[lit-ideas] Re: Harry S. Bush

I am sure there is a lot to say about this and other people will say or have said it. But the thing that sticks in my mind immediately is that history will not be kind to Bush re Iraq. The reason is not just the deaths and havoc he caused there, but because he enabled the most radical group in the Middle East to become dominant, Iran.

People have commented from time to time about the hyprocrisy of the first. Pres. Bush in supporting Saddam in the war between Iraq and Iran. Anyone who understands history, which the second Pres. Bush does not, knows that the reason for that to was to keep both Iraq and Iran from becoming dominant in the region. If I were a Muslim Iranian, I would consider president Bush the younger to be God's gift to Iran.
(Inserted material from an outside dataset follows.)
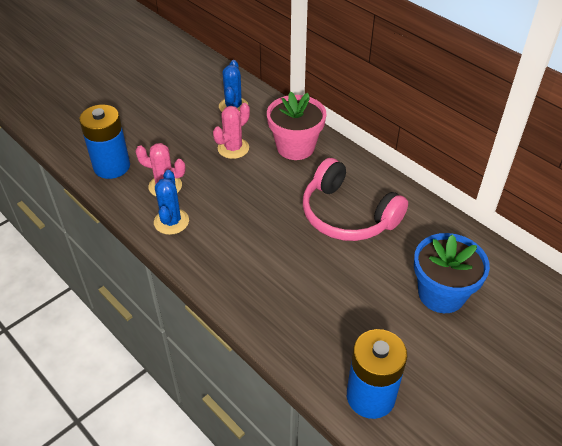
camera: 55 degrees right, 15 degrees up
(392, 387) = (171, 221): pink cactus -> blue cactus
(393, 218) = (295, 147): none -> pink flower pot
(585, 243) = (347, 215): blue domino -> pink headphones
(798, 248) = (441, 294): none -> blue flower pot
Predicting what historians will say or think decades from now is not very useful. But I can tell you that we are in decline from the devaluing of the dollar, inflation and more pragmatically, in just what I find for sale, or not, in super markets.

Veronica
----- Original Message ----- From: "Eric Yost" <mr.eric.yost@xxxxxxxxx>
To: <lit-ideas@xxxxxxxxxxxxx>
Sent: Monday, August 18, 2008 2:20 AM
Subject: [lit-ideas] Harry S. Bush


This article, if people can read it without instant visceral backlash,
is sure to spark some controversy. It's a counterargument to both
Zakaria and Friedman.

full article at:
http://www.prospect-magazine.co.uk/article_details.php?id=10309



A Truman for our times

The received wisdom is that President Bush has been a foreign policy
disaster, and that America is threatened by the rise of Asia. Both
claims are wrong—Bush has successfully rolled back jihadism, and the US
will benefit from Asian growth
by Edward Luttwak

That George W Bush's foreign policy has been a total failure is now
taken for granted by so many people that one usually hears it stated as
a simple truth that need not be argued at all.
It has happened before. When President Harry S Truman said in March
1952 that he would not seek re-election, most Americans could agree on
one thing: that his foreign policy had been a catastrophic failure. In
Korea his indecision had invited aggression, and then his incompetence
had cost the lives of some 54,000 Americans and millions of Korean
civilians in just two years of fighting—on both counts more than ten
times the number of casualties in Iraq. Right-wingers reviled Truman for
having lost China to communism and for his dismissal of the great
General Douglas MacArthur, who had wanted to win it back, with nukes if
necessary. Liberals despised Truman because he was the failed shopkeeper
who had usurped the patrician Franklin Roosevelt's White House—liberals
always were the snobs of US politics.